Lucine Sève souligne que la notion de personne (individu conscient, rationnel, etc.) est insuffisante pour faire face aux problèmes que posent les sciences biomédicales et par développement la marchandisation du matériel biologique humain. Il est ainsi difficile d’admettre que l’on puisse « débrancher » les hommes en coma profond et les traités comme de simples choses au motif qu’ils ne manifestent plus les caractéristiques de la personne. Comme s’il n’y avait personne.

L’enjeu est clair, il s’agit de parvenir à identifier la personne à l’être humain réel, pour donner une toute autre effectivité aux impératifs que commande la reconnaissance de sa dignité.
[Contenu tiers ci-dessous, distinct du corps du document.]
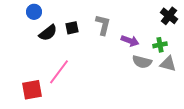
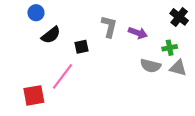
black square: (72, 28) -> (82, 47), moved
purple arrow: (130, 41) -> (138, 33), moved

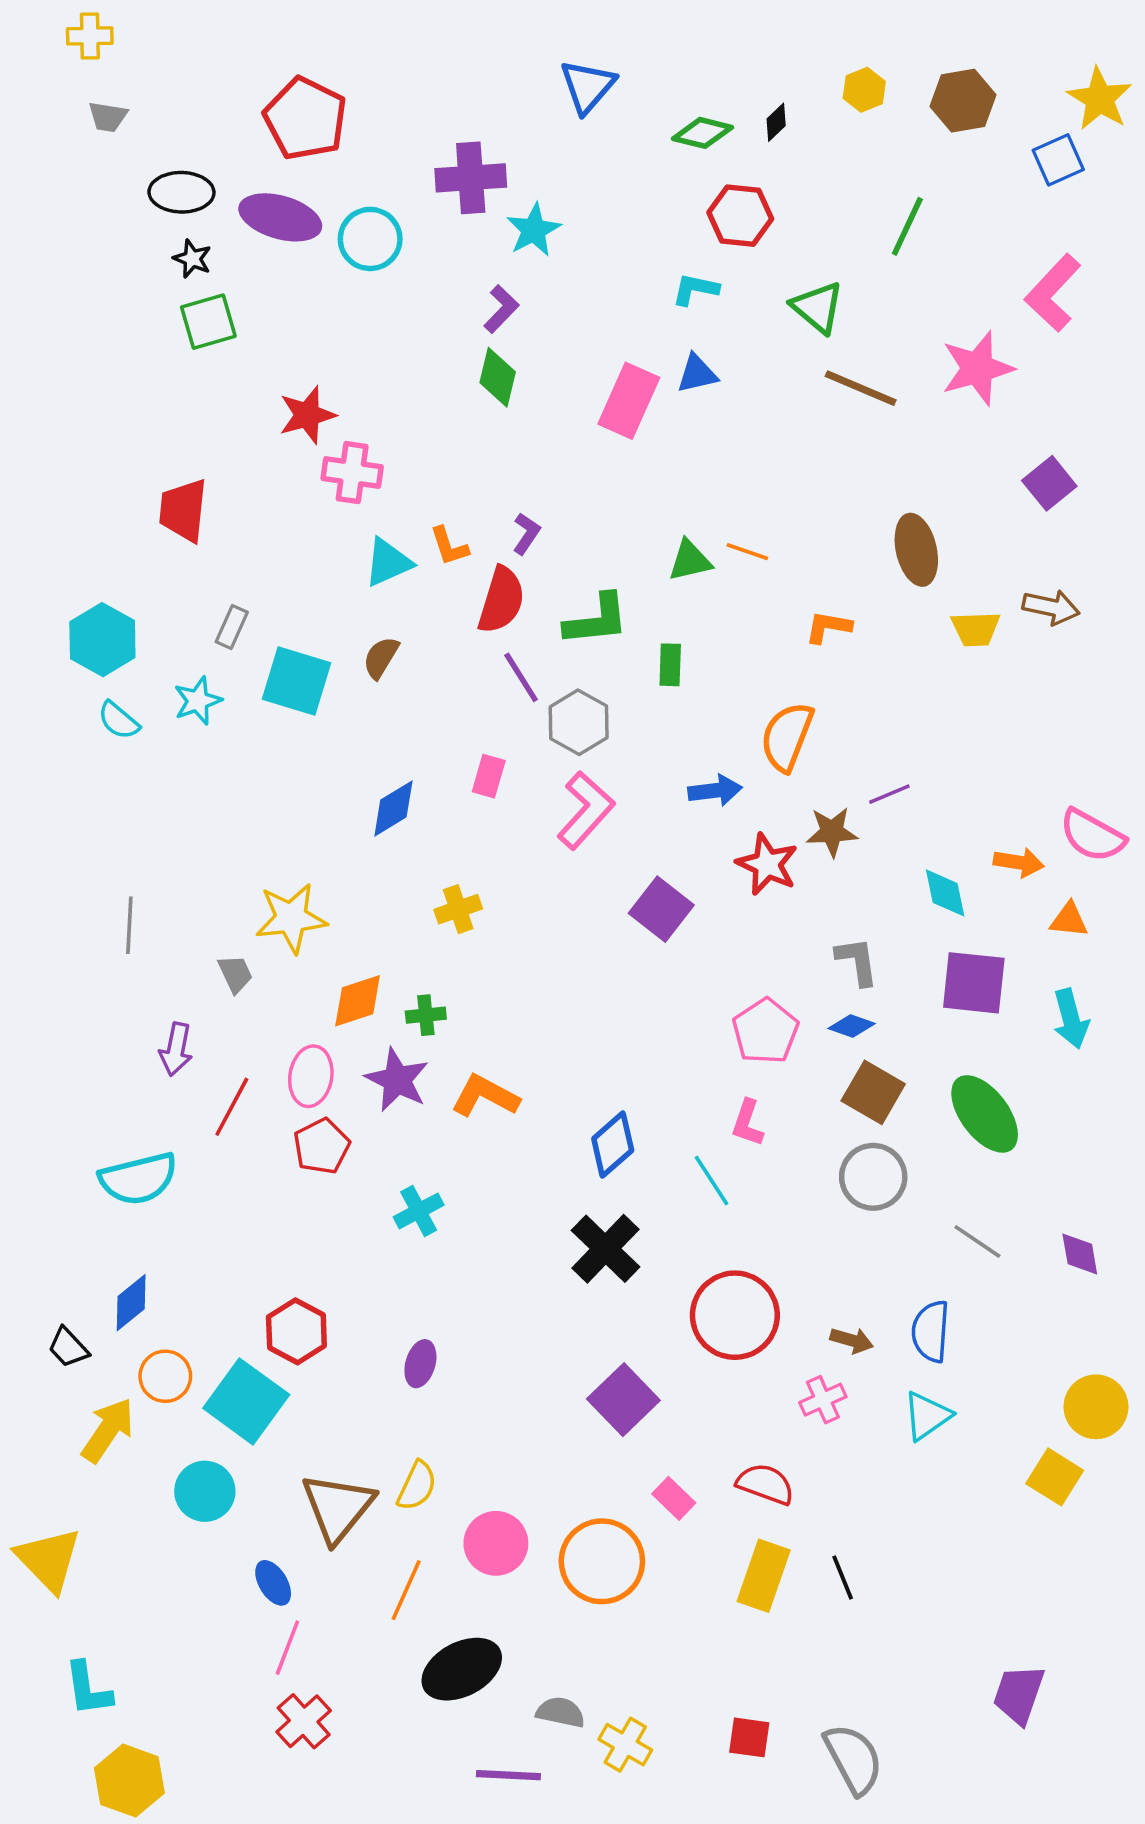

La définition ; la personne est une valeur attachée à tout humain en tant que tout humain est lié socialement à d’autres personnes (parents civilisation dans lequel il s’inscrit). Le fait d’être lié socialement à des personnes confère à tout humain la dignité de la personne. Est-elle suffisante ?

On se demande : en quoi le fait d’appartenir à un groupe humain suffit à conférer une quelconque dignité. 

En quoi le concept de personne a encore à voir avec le sens usuel du terme de « personne »

 

Plus tôt que de tordre la notion de personne pour l’élargir, au risque de la vider de son sens traditionnel, renonçons purement et simplement à cette notion trop restrictive, pour déterminer la dignité de l’être humain comme tel. Cherchons un autre trait en l’homme qui serait susceptible de manifester une dignité attachée à tout être humain comme tel.